Depuis son accession à la première magistrature de l’État, le trublion s’est révélé comme un violent ouragan s’abattant sur les institutions du pays.

Sa première action a été de révoquer le directeur du FDI, créancier de son entreprise déficitaire, Agritans. Il en a profité pour changer les règles du jeu et mettre dans l’ombre les opérations financières.

Plus tard, il s’est rabattu sur l’ULCC, révoquant illégalement le mandat de son directeur et rendre l’institution moins performante par une loi scélérate votée par sa majorité parlementaire.

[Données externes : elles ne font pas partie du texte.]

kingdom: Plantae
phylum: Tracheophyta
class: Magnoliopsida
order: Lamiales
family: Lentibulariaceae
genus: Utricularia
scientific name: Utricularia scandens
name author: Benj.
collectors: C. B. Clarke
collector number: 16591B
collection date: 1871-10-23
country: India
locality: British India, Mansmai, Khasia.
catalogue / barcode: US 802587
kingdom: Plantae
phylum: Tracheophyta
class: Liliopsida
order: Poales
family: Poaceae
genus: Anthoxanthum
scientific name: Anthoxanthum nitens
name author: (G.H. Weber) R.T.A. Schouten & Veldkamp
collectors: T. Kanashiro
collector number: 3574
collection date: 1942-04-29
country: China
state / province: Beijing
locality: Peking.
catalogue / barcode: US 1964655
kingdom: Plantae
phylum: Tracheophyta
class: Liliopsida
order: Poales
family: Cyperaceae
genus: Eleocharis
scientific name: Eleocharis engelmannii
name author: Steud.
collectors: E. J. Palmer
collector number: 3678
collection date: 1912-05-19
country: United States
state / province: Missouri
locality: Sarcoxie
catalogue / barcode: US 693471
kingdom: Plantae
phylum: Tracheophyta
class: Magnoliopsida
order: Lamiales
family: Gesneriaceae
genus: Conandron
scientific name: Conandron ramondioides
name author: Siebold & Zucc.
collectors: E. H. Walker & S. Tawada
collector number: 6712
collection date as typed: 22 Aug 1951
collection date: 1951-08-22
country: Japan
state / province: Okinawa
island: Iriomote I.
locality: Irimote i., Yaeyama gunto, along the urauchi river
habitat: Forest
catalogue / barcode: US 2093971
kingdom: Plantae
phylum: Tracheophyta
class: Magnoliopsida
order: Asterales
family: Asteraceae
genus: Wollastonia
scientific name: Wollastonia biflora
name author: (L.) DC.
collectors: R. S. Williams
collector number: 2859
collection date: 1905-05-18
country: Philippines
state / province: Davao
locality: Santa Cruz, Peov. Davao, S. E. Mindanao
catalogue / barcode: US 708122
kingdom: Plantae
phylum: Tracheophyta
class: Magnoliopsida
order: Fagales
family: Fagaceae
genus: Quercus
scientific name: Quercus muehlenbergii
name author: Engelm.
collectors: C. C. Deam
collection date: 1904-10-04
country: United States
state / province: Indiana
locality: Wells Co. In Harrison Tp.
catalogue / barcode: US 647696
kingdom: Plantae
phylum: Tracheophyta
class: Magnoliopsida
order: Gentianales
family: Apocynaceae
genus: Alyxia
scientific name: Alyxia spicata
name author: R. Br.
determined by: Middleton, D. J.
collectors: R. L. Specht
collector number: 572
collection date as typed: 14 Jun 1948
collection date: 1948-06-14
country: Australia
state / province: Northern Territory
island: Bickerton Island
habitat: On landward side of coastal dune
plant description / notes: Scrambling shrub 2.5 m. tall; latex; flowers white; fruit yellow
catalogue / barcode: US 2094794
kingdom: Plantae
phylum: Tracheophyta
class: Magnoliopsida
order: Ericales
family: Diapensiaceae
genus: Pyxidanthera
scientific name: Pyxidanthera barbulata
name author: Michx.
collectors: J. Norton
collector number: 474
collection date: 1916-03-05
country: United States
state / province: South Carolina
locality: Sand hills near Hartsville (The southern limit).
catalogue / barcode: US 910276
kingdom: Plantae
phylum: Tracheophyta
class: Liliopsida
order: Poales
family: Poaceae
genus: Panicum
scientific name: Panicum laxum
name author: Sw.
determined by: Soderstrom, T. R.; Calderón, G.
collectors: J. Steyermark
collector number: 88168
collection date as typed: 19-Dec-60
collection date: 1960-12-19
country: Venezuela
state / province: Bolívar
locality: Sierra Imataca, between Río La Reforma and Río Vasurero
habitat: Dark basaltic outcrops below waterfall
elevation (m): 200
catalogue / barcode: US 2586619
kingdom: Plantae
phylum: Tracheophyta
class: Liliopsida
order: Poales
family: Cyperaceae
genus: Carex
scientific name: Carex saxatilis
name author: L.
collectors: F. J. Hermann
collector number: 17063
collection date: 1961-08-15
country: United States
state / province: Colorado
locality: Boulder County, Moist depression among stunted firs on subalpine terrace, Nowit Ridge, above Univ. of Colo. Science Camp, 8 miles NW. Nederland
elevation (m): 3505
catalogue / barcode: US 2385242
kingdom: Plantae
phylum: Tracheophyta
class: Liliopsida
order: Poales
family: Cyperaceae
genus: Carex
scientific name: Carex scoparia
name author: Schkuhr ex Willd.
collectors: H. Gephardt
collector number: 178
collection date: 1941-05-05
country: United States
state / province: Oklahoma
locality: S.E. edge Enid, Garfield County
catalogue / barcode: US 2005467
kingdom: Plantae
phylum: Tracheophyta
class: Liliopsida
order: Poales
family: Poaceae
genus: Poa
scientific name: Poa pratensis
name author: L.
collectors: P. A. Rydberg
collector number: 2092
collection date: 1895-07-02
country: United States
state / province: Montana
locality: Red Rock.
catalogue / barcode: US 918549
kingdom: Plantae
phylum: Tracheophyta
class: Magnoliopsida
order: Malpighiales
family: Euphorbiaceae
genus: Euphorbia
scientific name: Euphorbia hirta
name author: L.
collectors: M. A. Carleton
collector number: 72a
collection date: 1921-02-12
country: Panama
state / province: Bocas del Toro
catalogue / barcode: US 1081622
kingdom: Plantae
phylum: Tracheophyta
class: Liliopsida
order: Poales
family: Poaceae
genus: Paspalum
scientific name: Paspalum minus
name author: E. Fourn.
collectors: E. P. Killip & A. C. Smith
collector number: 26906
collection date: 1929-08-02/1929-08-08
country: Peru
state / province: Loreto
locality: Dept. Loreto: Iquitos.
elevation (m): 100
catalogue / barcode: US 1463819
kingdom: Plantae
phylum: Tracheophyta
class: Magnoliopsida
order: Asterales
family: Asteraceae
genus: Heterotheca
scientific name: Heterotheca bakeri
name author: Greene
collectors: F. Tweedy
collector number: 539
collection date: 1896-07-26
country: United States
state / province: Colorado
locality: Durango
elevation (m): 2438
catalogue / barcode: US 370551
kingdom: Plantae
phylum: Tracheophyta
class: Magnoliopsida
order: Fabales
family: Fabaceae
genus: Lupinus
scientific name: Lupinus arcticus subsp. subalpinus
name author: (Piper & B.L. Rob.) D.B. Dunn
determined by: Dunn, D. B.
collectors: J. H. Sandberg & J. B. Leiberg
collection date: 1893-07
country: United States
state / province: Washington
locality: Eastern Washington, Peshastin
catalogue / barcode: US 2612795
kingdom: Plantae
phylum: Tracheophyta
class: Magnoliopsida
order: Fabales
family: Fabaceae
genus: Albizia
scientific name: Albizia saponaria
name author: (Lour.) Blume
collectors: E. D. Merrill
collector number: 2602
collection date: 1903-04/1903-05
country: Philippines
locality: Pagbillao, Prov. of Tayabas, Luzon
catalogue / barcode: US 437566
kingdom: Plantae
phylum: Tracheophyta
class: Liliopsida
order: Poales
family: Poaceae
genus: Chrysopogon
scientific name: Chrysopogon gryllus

Au passage, il a mis sur embargo les élections indirectes devant enfin mettre en place les collectivités territoriales pour permettre le démarrage du processus de déconcentration et décentralisation du pays. Mais, il a voulu garder pour lui seul la possiblité de nommer les juges (ses juges, les juges de l’équipe) et d’écarter soigneusement les juges intègres.

Du parlement à la Cour des Comptes, Jovenel Moïse a planifié la mise en coupes réglées et le démantèlement des institutions. Aucune élection n’a été organisée, aucun ambassadeur n’a été envoyé au sénat pour ratification durant son mandat. Tous les dirigeants des organismes autonomes sont des ad interim, malléables et corvéables à merci.

La décennie Tet Kale a été un gage pris sur la tête des Haïtiens pour faire du pays un véritable … shithole.